=== WHAT THE TASK ASKS ===
Output, word for word, the stretch from "For 15 years, Peter" through "every phone conversation." in the excerpt below on AI becoming ubiquitous.

PETER’s Prediction: In the next 2 to 3 years, AI will become ubiquitous, always on, always enabling, something that surrounds you, something that acts on your behalf, something you stop noticing, the same way you stopped noticing electricity in the walls of your home.

Part 1 – AI Becomes the Real Jarvis

1. AI gets access to your life.

For 15 years, Peter has been talking about the day every human will have their own butler, like Jarvis in the Tony Stark Iron Man movies. Your AI-equivalent Jarvis will access all your data, interactions and be clued into your desires.

The benefits of this will outweigh privacy concerns because the value will be simply too enormous to ignore.

Peter describes how he recently upgraded Skippy, his OpenClaw AI agent, connecting it to everything possible: iMessage, WhatsApp, Google Drive, Calendar, email, Granola, and all of his files, set up within an Andrej Kaparthy-style second brain. He describes this AGI sharing moment as palpable and accelerating.

Here’s what it means. Peter’s AI, which I call Jarvis, since he references the Tony Stark movie’s AI, can now:

  • Listen to every phone conversation.

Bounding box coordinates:
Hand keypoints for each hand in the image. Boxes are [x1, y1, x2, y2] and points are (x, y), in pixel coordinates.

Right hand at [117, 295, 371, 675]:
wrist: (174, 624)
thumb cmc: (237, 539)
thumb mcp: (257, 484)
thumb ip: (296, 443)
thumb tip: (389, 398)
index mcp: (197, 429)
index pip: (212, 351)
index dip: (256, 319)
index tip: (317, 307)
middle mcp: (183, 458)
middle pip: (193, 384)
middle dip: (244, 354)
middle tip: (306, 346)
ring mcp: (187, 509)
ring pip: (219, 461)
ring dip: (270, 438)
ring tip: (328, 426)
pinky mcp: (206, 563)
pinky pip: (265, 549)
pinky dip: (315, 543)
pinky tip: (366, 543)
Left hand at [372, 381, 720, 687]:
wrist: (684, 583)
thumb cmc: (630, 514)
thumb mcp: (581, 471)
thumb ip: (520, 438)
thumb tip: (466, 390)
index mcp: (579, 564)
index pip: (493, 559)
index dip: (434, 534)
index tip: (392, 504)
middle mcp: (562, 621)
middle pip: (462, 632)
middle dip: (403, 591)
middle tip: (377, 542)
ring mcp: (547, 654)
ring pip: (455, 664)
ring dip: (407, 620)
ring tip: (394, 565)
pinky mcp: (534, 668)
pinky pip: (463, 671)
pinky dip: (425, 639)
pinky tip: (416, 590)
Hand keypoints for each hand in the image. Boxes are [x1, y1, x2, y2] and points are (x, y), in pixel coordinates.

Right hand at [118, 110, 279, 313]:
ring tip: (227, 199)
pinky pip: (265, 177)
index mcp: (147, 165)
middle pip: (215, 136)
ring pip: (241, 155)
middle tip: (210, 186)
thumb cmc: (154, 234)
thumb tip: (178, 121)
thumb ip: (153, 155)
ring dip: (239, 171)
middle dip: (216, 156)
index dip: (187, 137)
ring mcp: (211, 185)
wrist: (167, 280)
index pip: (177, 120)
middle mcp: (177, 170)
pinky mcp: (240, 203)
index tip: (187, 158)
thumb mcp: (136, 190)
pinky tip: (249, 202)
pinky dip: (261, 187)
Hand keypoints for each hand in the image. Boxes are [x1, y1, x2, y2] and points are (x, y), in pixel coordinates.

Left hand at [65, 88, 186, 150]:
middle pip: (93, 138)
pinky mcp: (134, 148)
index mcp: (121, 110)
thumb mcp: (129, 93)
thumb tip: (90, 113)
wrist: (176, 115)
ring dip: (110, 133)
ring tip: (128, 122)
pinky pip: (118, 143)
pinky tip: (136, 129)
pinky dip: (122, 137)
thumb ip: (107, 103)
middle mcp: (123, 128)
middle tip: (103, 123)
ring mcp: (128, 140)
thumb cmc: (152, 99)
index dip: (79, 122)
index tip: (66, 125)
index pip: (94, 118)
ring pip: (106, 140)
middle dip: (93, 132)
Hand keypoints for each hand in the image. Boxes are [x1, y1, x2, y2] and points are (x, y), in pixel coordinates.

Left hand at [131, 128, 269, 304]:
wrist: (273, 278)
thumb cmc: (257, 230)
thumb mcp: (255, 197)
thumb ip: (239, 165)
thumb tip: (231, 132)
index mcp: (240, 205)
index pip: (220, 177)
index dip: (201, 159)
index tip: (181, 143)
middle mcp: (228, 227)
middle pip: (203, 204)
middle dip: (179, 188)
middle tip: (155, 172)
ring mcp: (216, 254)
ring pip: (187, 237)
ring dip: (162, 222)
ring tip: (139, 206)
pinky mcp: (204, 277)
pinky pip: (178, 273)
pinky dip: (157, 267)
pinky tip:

=== TASK OUTPUT ===
For 15 years, Peter has been talking about the day every human will have their own butler, like Jarvis in the Tony Stark Iron Man movies. Your AI-equivalent Jarvis will access all your data, interactions and be clued into your desires.

The benefits of this will outweigh privacy concerns because the value will be simply too enormous to ignore.

Peter describes how he recently upgraded Skippy, his OpenClaw AI agent, connecting it to everything possible: iMessage, WhatsApp, Google Drive, Calendar, email, Granola, and all of his files, set up within an Andrej Kaparthy-style second brain. He describes this AGI sharing moment as palpable and accelerating.

Here’s what it means. Peter’s AI, which I call Jarvis, since he references the Tony Stark movie’s AI, can now:

  • Listen to every phone conversation.